TASK INPUT:

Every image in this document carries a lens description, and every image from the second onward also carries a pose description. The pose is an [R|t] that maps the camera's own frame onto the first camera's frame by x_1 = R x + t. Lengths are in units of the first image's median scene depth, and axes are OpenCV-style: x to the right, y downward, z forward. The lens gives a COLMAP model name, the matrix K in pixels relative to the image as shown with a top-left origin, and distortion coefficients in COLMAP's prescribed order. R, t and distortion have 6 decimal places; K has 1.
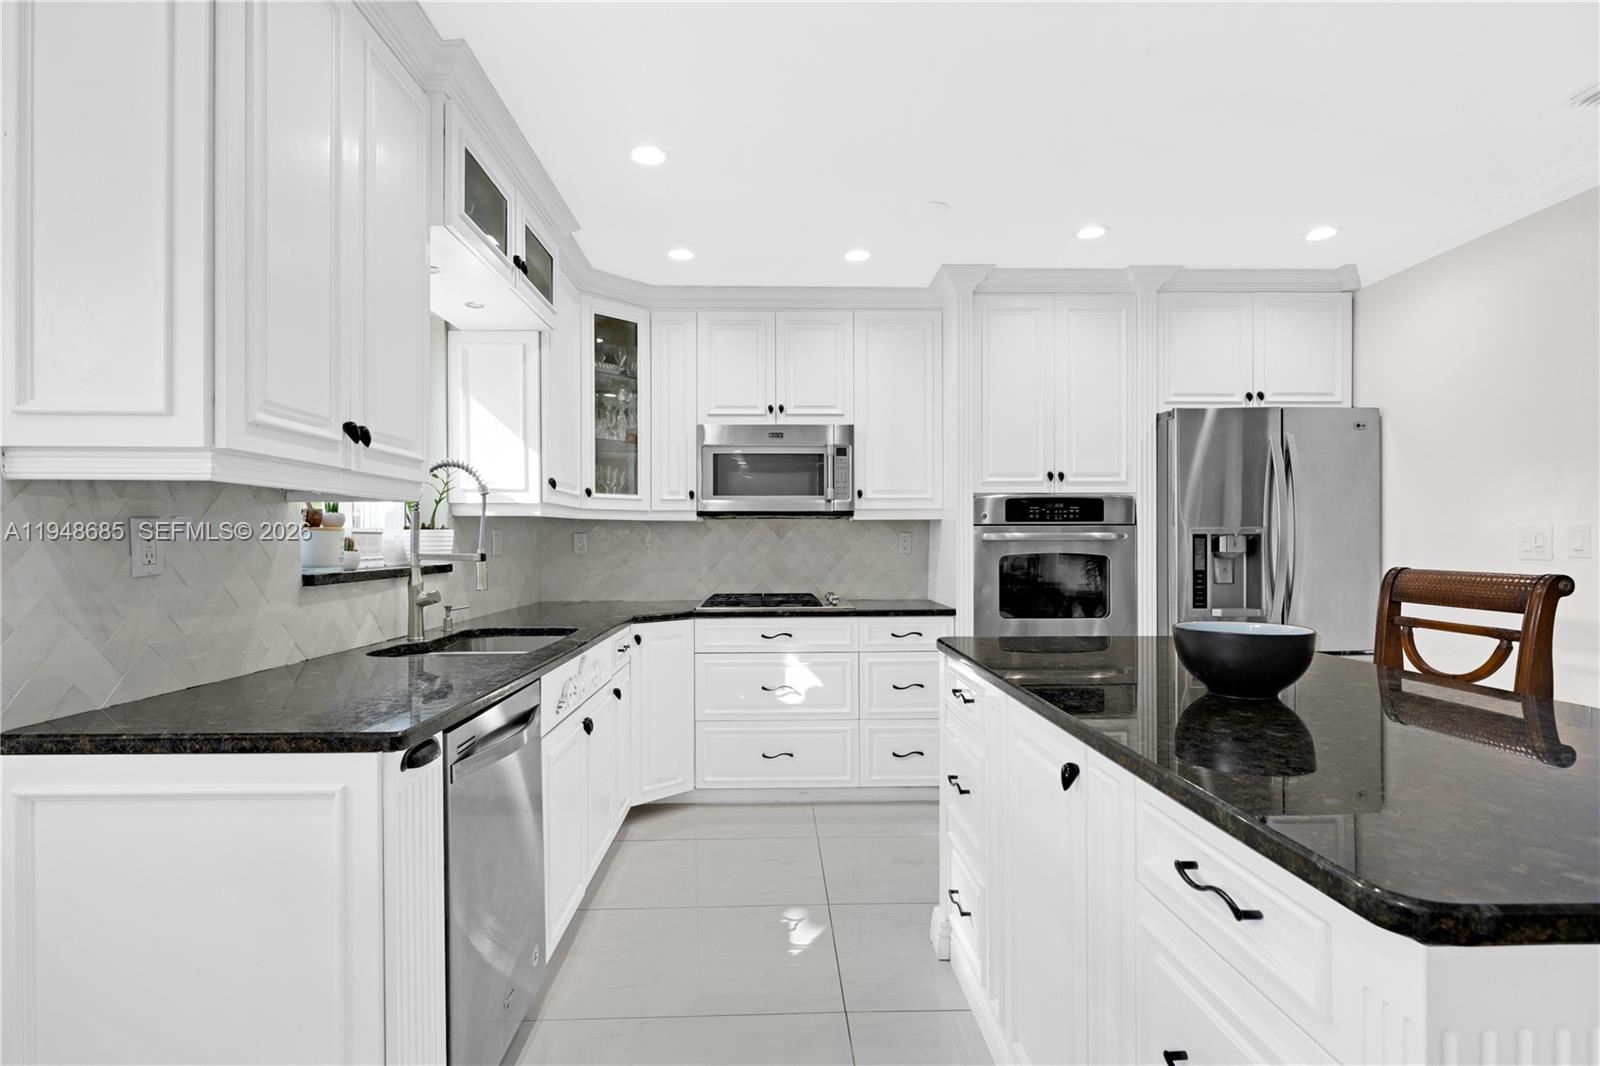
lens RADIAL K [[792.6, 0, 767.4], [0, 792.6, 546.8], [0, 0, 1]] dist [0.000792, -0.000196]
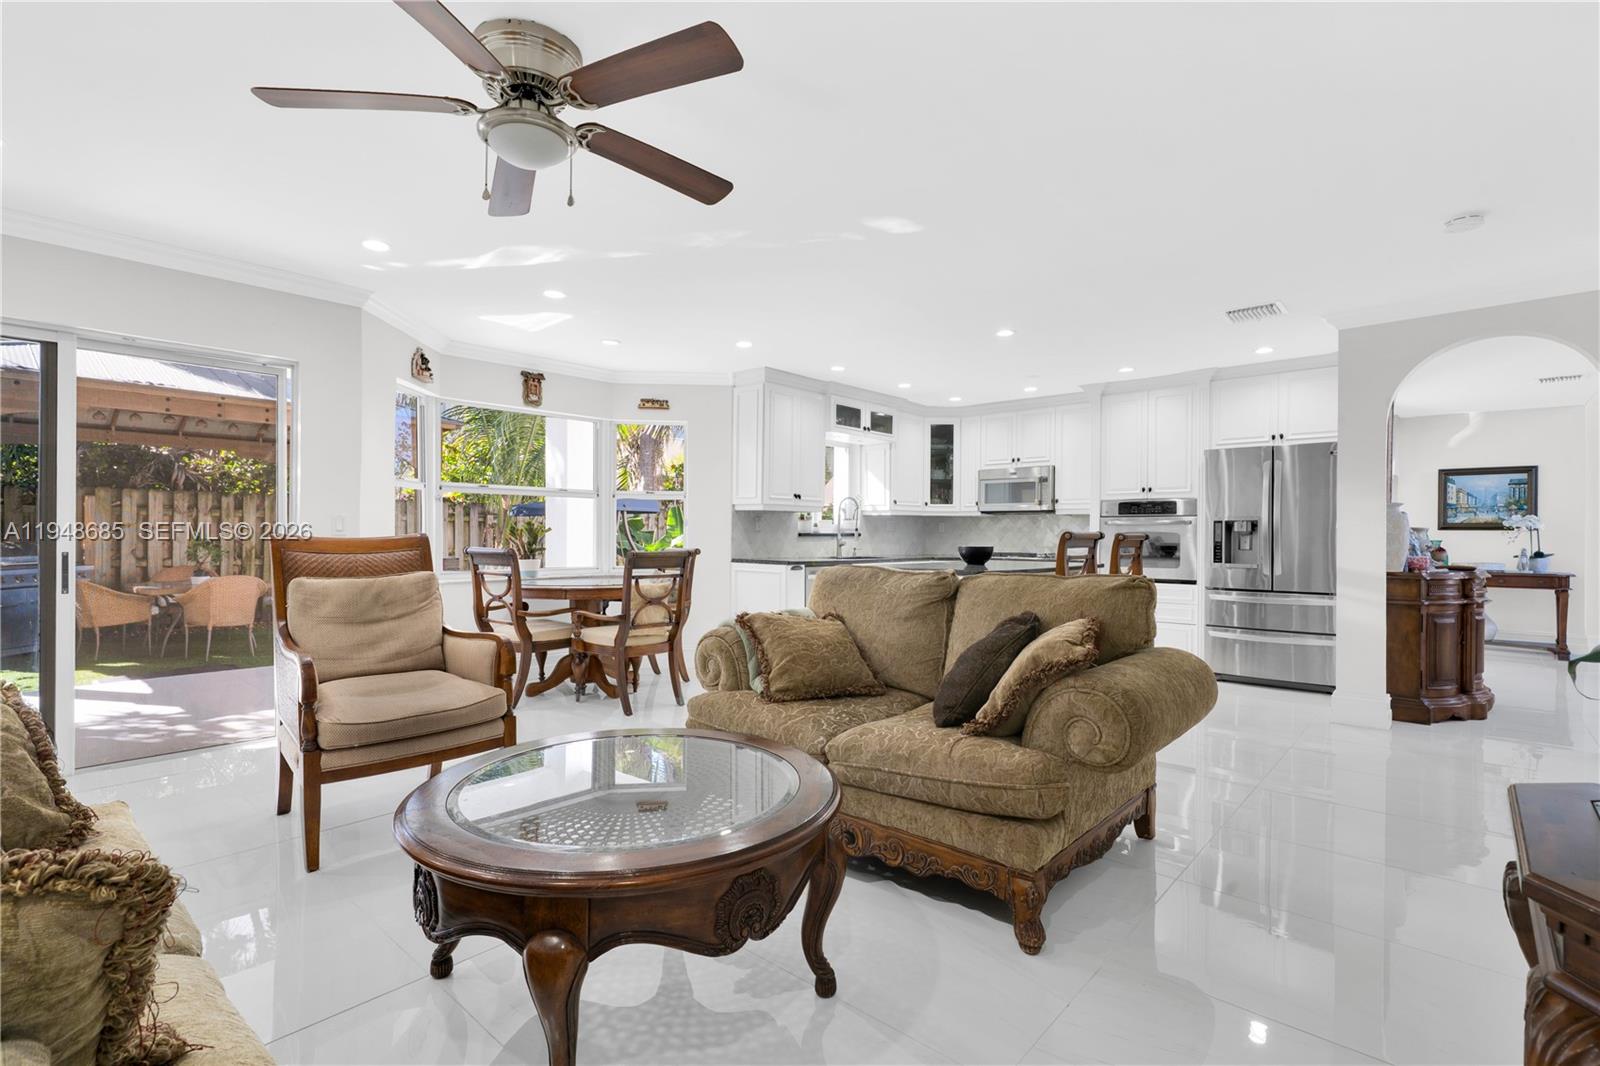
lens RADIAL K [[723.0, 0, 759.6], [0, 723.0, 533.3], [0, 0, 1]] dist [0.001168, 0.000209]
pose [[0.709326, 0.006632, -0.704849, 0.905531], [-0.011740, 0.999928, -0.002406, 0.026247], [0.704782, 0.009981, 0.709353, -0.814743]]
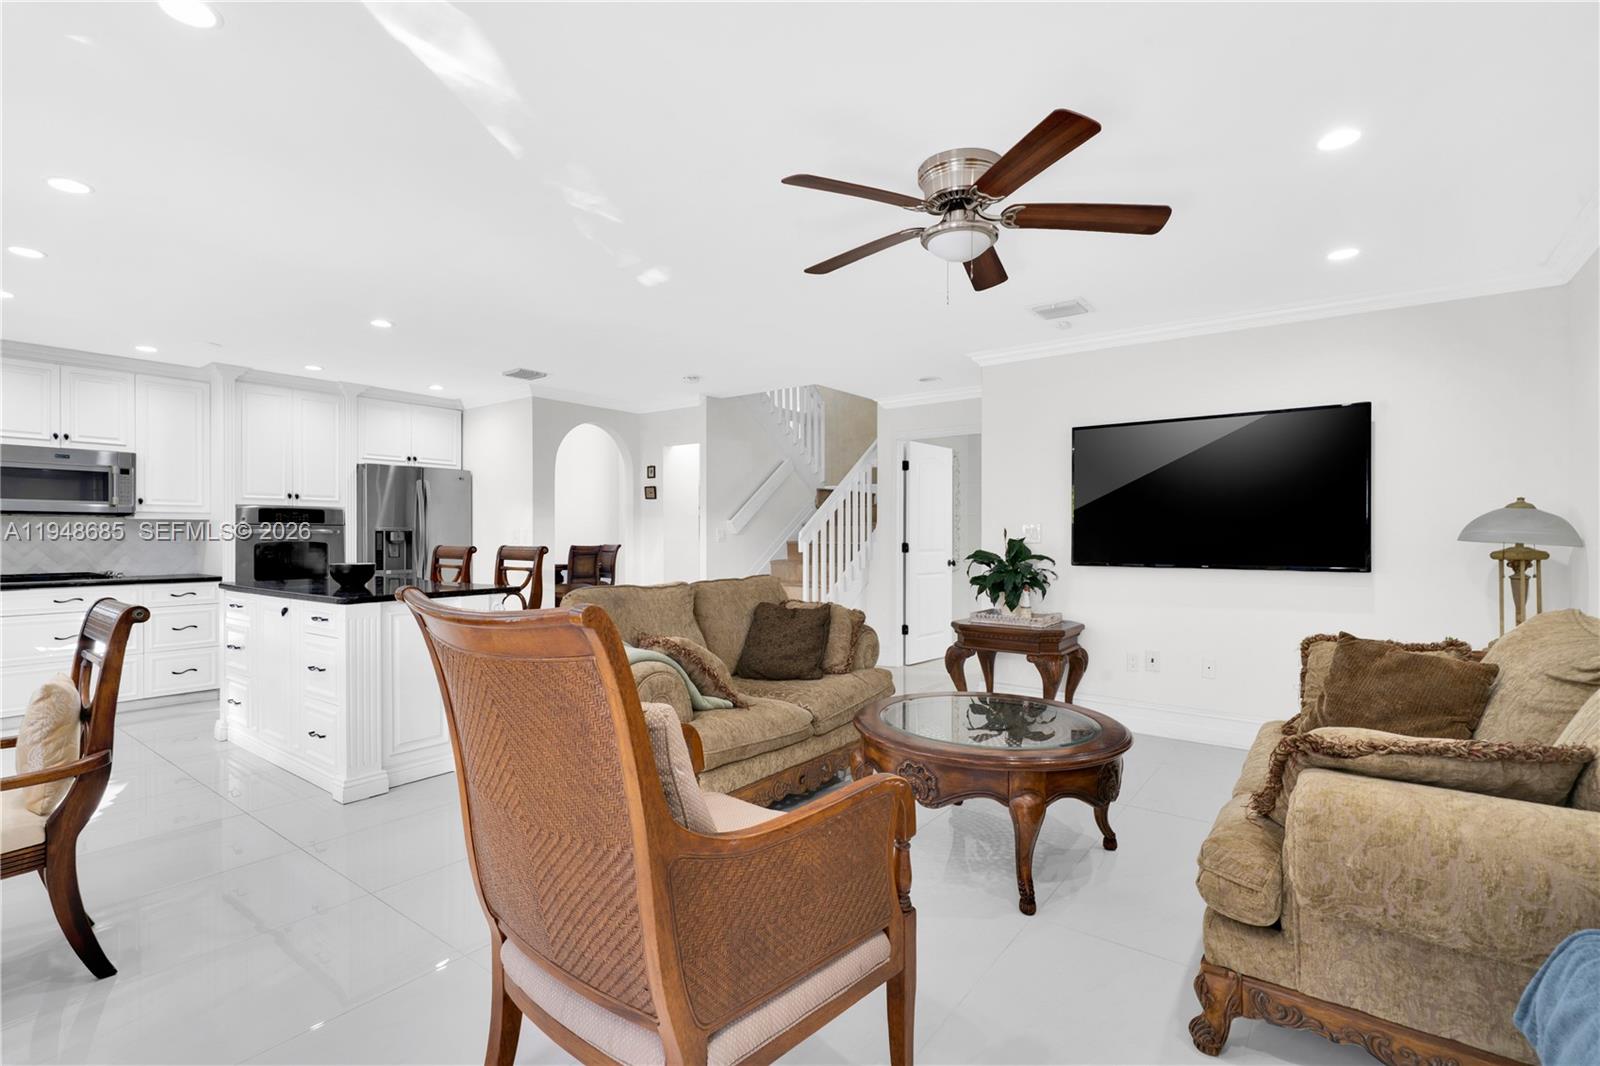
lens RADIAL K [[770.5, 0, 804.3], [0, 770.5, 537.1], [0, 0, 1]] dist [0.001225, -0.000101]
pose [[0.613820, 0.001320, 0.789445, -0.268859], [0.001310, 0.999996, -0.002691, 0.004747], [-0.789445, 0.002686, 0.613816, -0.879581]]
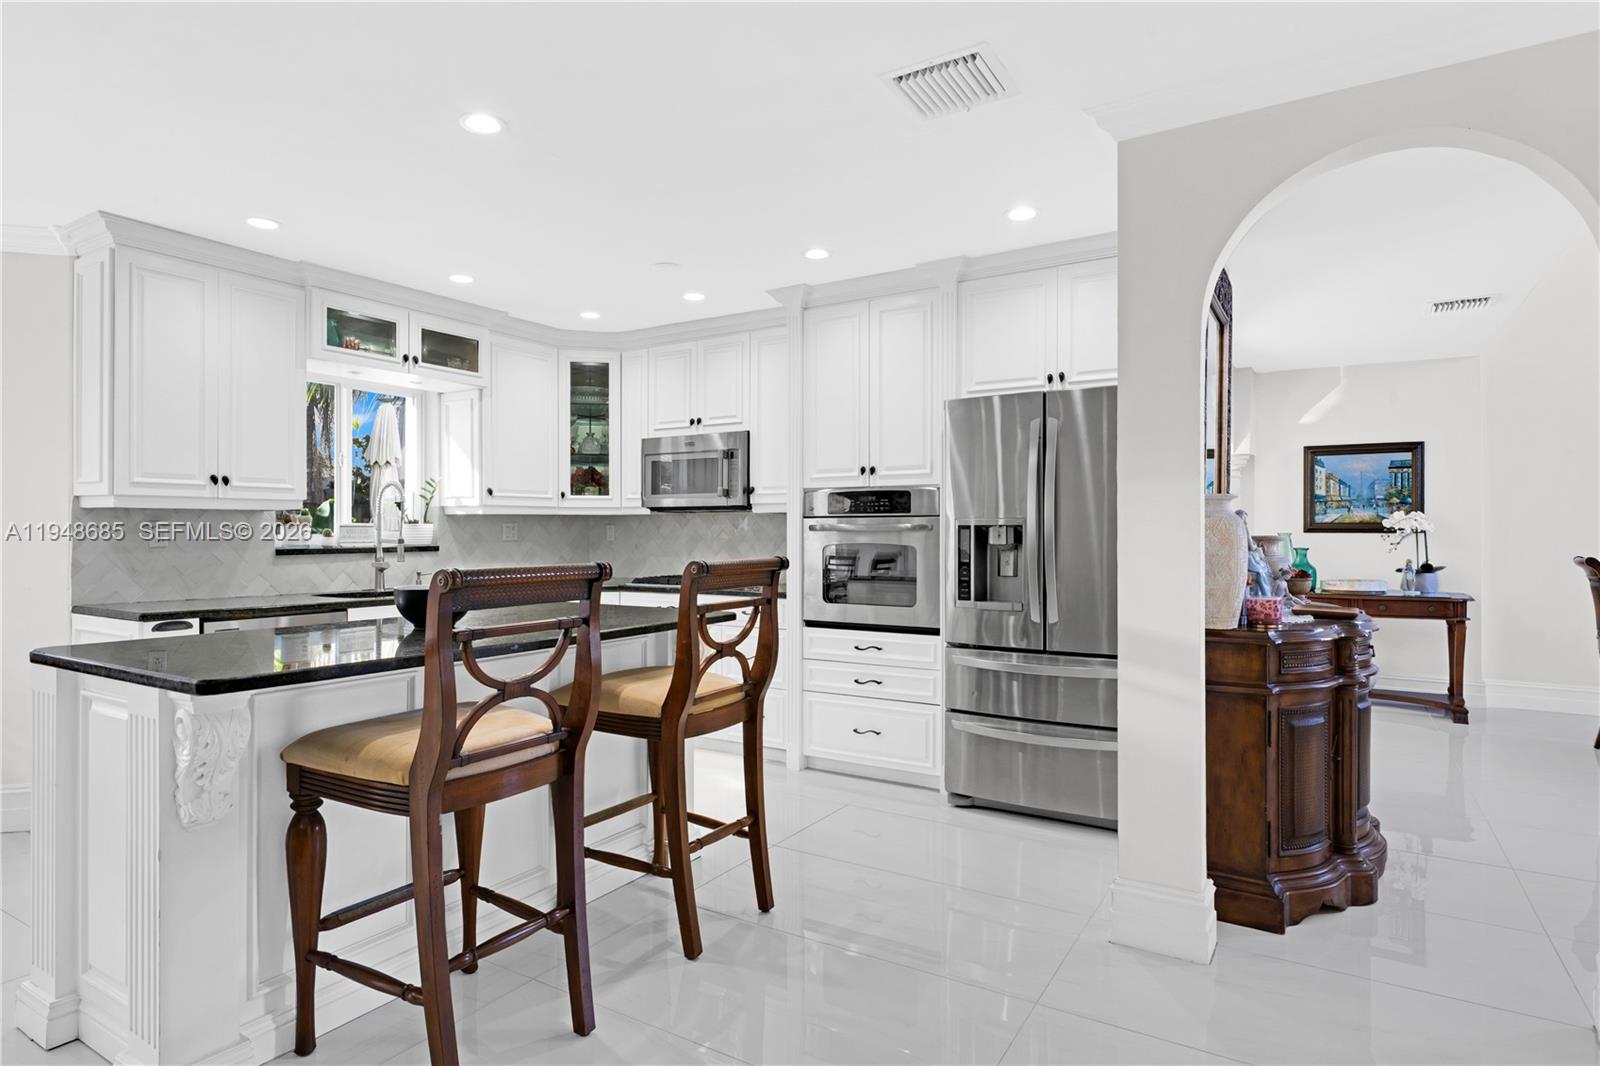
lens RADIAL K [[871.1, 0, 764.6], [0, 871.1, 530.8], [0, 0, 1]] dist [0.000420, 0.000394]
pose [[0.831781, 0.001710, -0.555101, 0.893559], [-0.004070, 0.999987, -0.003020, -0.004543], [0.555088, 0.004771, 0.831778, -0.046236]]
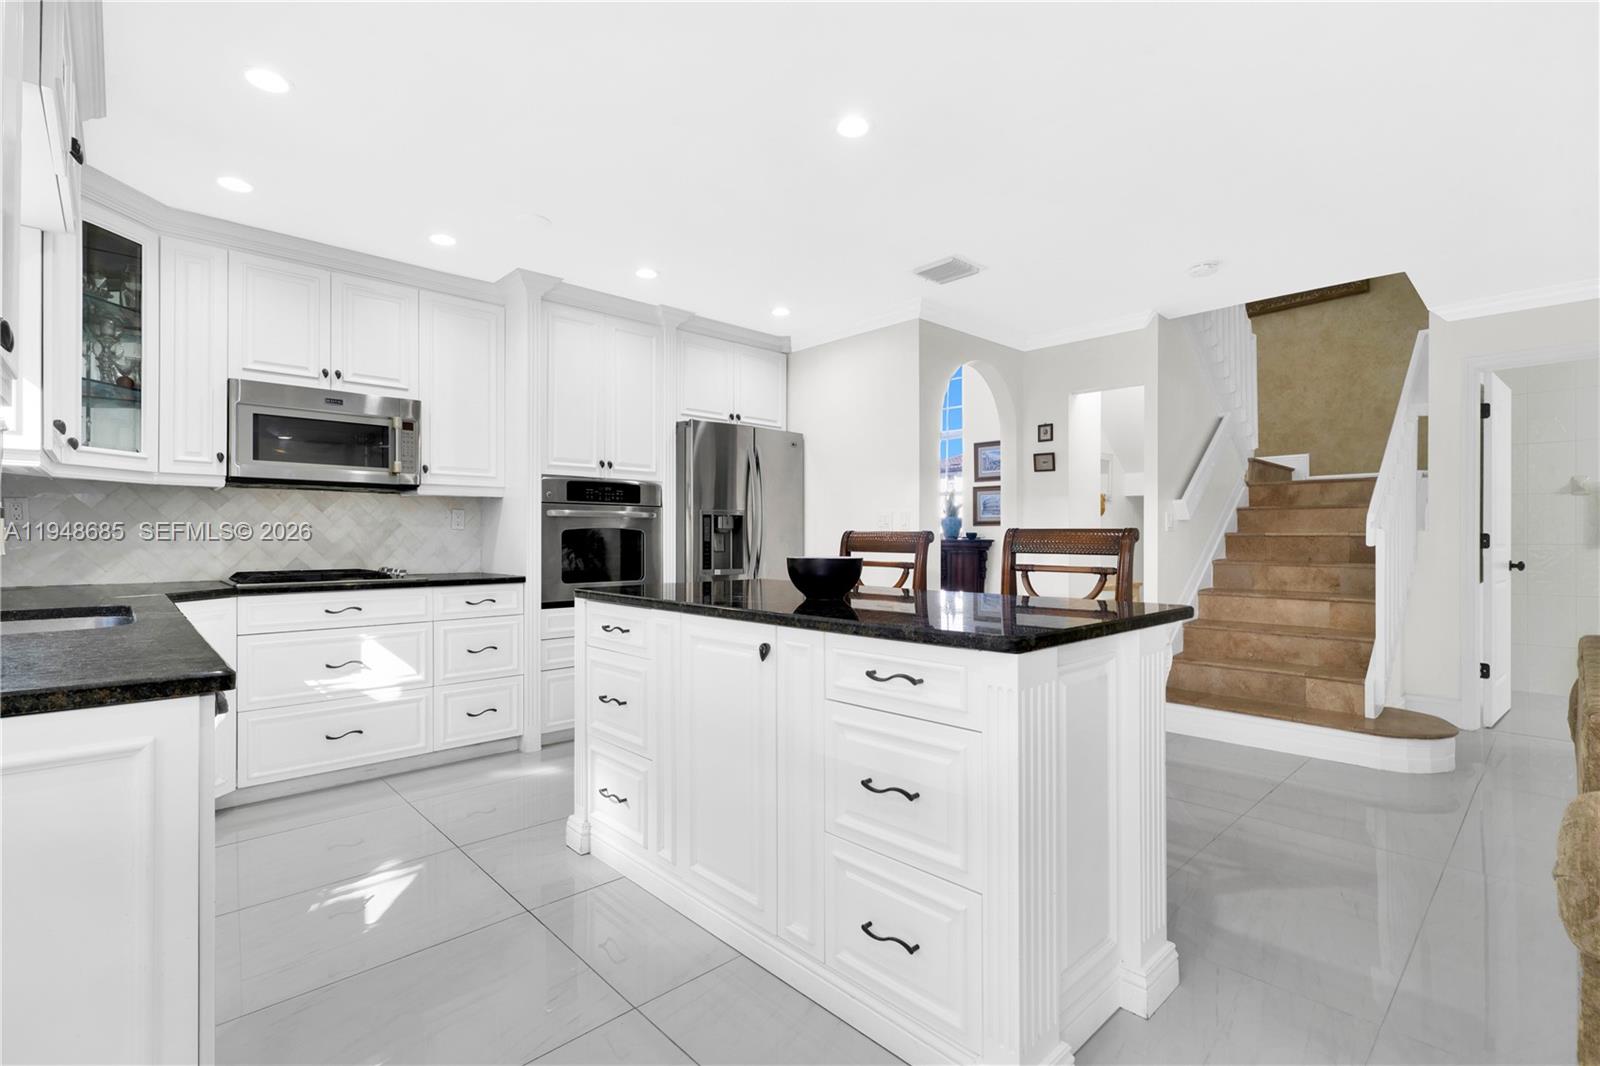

WHAT TO WORK ON:
Swap every "description" in the records above for "specification" and write the records out again with nothing else changed, leaving out the pictures.

SOLUTION BELOW:
Every image in this document carries a lens specification, and every image from the second onward also carries a pose specification. The pose is an [R|t] that maps the camera's own frame onto the first camera's frame by x_1 = R x + t. Lengths are in units of the first image's median scene depth, and axes are OpenCV-style: x to the right, y downward, z forward. The lens gives a COLMAP model name, the matrix K in pixels relative to the image as shown with a top-left origin, and distortion coefficients in COLMAP's prescribed order. R, t and distortion have 6 decimal places; K has 1.
lens RADIAL K [[792.6, 0, 767.4], [0, 792.6, 546.8], [0, 0, 1]] dist [0.000792, -0.000196]
lens RADIAL K [[723.0, 0, 759.6], [0, 723.0, 533.3], [0, 0, 1]] dist [0.001168, 0.000209]
pose [[0.709326, 0.006632, -0.704849, 0.905531], [-0.011740, 0.999928, -0.002406, 0.026247], [0.704782, 0.009981, 0.709353, -0.814743]]
lens RADIAL K [[770.5, 0, 804.3], [0, 770.5, 537.1], [0, 0, 1]] dist [0.001225, -0.000101]
pose [[0.613820, 0.001320, 0.789445, -0.268859], [0.001310, 0.999996, -0.002691, 0.004747], [-0.789445, 0.002686, 0.613816, -0.879581]]
lens RADIAL K [[871.1, 0, 764.6], [0, 871.1, 530.8], [0, 0, 1]] dist [0.000420, 0.000394]
pose [[0.831781, 0.001710, -0.555101, 0.893559], [-0.004070, 0.999987, -0.003020, -0.004543], [0.555088, 0.004771, 0.831778, -0.046236]]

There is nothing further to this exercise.